Watch For Renewed Strength In These Two Small-Cap Value Funds
There's some logic to the old investing adage about stocks and funds moving from “worst to first.”
If an asset class has been a lagging performer, it's available at bargain prices. Investors often swoop in to grab shares cheaply. That buying activity, naturally, sends the price higher. Eventually, the investment rises in the ranks of performers.
Of course, the reverse is also true. A top performing asset class becomes too expensive, and other investments usurp its place in the performance ranks. That's a reason to avoid those “best funds” lists. A fund that's at the top of the heap one year can take a sharp slide the next.
As of September, small-cap value funds have not been performing as well as other asset classes. Rather than ignoring them because you're chasing performance, it's more forward-thinking to look at cellar dwellers with an eye to their future performance.
Related Link: With Actively Managed Funds, Be Wary Of Expense Ratios
Gabelli Small Cap Growth Fund Class 1 (MUTF: GACIX)
For example, the Gabelli Small Cap Growth Fund Class 1 is up 2.1 percent year to date, indicative of its slowdown after returning 20.4 percent and 36.05 percent in 2012 and 2013, respectively. In early September, its net asset value (NAV) was $49.86.

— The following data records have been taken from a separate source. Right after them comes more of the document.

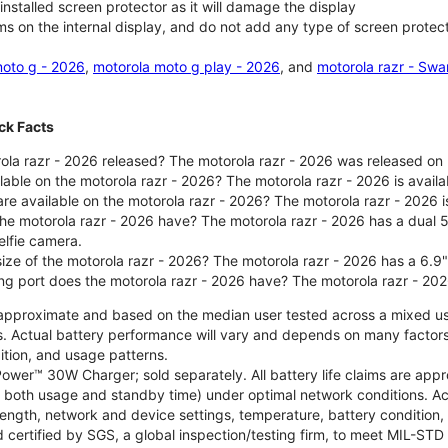
nstalled screen protector as it will damage the display
ms on the internal display, and do not add any type of screen protec
oto g - 2026
,
motorola moto g play - 2026
, and
motorola razr - Swa
ck Facts
la razr - 2026 released? The motorola razr - 2026 was released on
ilable on the motorola razr - 2026? The motorola razr - 2026 is avai
re available on the motorola razr - 2026? The motorola razr - 2026 i
he motorola razr - 2026 have? The motorola razr - 2026 has a dua
elfie camera.
size of the motorola razr - 2026? The motorola razr - 2026 has a 6.9
ng port does the motorola razr - 2026 have? The motorola razr - 20
re approximate and based on the median user tested across a mixed u
s. Actual battery performance will vary and depends on many factors 
ition, and usage patterns.
ower™ 30W Charger; sold separately. All battery life claims are ap
es both usage and standby time) under optimal network conditions. 
trength, network and device settings, temperature, battery condition
 certified by SGS, a global inspection/testing firm, to meet MIL-S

As with many actively managed funds, this one carries a high expense ratio, 1.14 percent. Compare that to the 0.24 percent expense ratio of the Vanguard Small Capitalization Value Index Fund Investor Shares (MUTF: VISVX), which tracks the CRSP U.S. Small Cap Value Index.
The Gabelli fund is benchmarked to the Russell 2000, but long-time manager Mario Gabelli and his team are active stock pickers. That adds cost, but it has also helped the managers mitigate losses during slowdowns in the broader market.
Top holdings in the Gabelli fund are O'Reilly Automotive Inc, RPC, Inc., Diebold Inc, Circor International, Inc. and Kaman Corporation.
Hotchkis & Wiley Small Cap Value I (MUTF: HWSIX)
The Hotchkis & Wiley Small Cap Value I has a NAV of $66.10, and has advanced eight percent year-to-date. When comparing active funds, always remember that it's unusual for stock-picking fund managers to consistently beat their benchmark. This fund is benchmarked to the Russell 2000, but is not an index fund.
The Hotchkiss fund's expense ratio is 0.99 percent, still pricier than the iShares Russell 2000 ETF
(NYSE: IWM), which sports an expense ratio of just 0.20 percent. Top holdings in the Hotchkiss fund are Con-Way Inc, Masonite International Corp, Kaiser Aluminum Corp., First Horizon National Corporation and Horace Mann Educators Corporation.